**What you have to do:**
Can you write down the whole listing below word for word, leaving out the pictures?
(Records for the exercise)
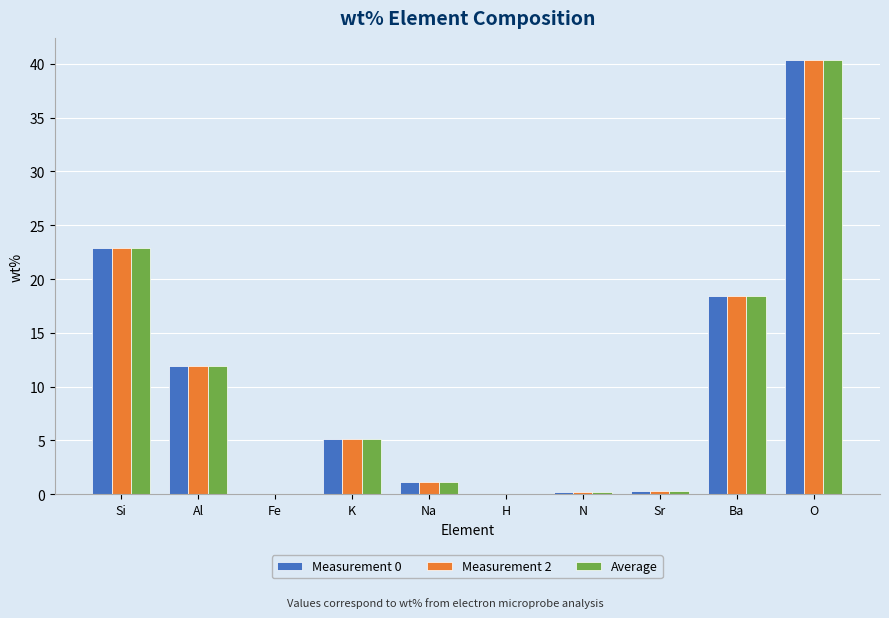

What is the maximum value shown in the chart?

40.4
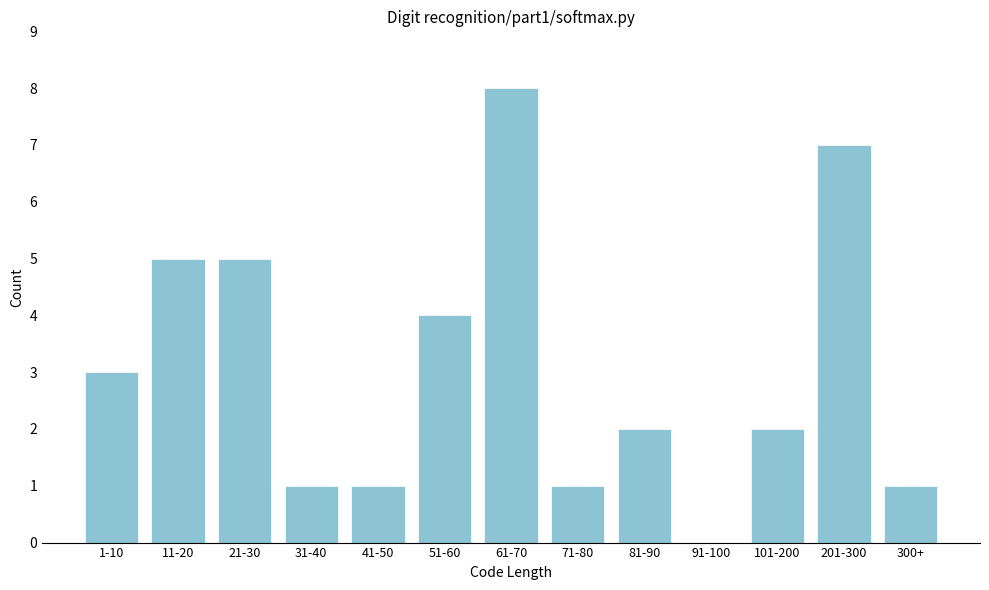

Reading left to right, transcribe all the data shown in this chart.

1-10=3	11-20=5	21-30=5	31-40=1	41-50=1	51-60=4	61-70=8	71-80=1	81-90=2	91-100=0	101-200=2	201-300=7	300+=1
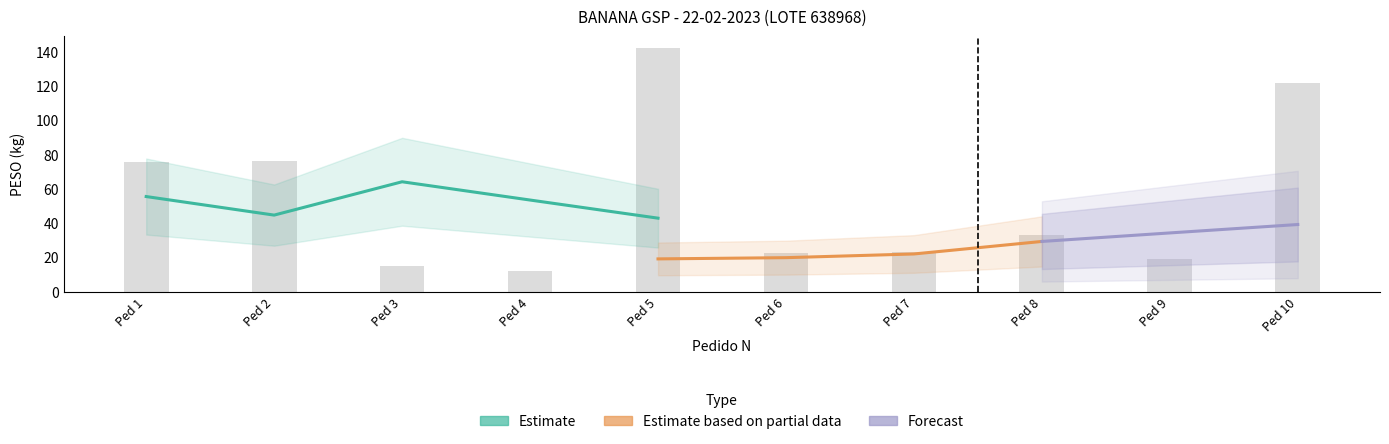

What is the approximate value at Ped 2?

76.0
(End Records for the exercise)
**Response for this exercise:**
What is the maximum value shown in the chart?

40.4

Reading left to right, transcribe all the data shown in this chart.

1-10=3	11-20=5	21-30=5	31-40=1	41-50=1	51-60=4	61-70=8	71-80=1	81-90=2	91-100=0	101-200=2	201-300=7	300+=1

What is the approximate value at Ped 2?

76.0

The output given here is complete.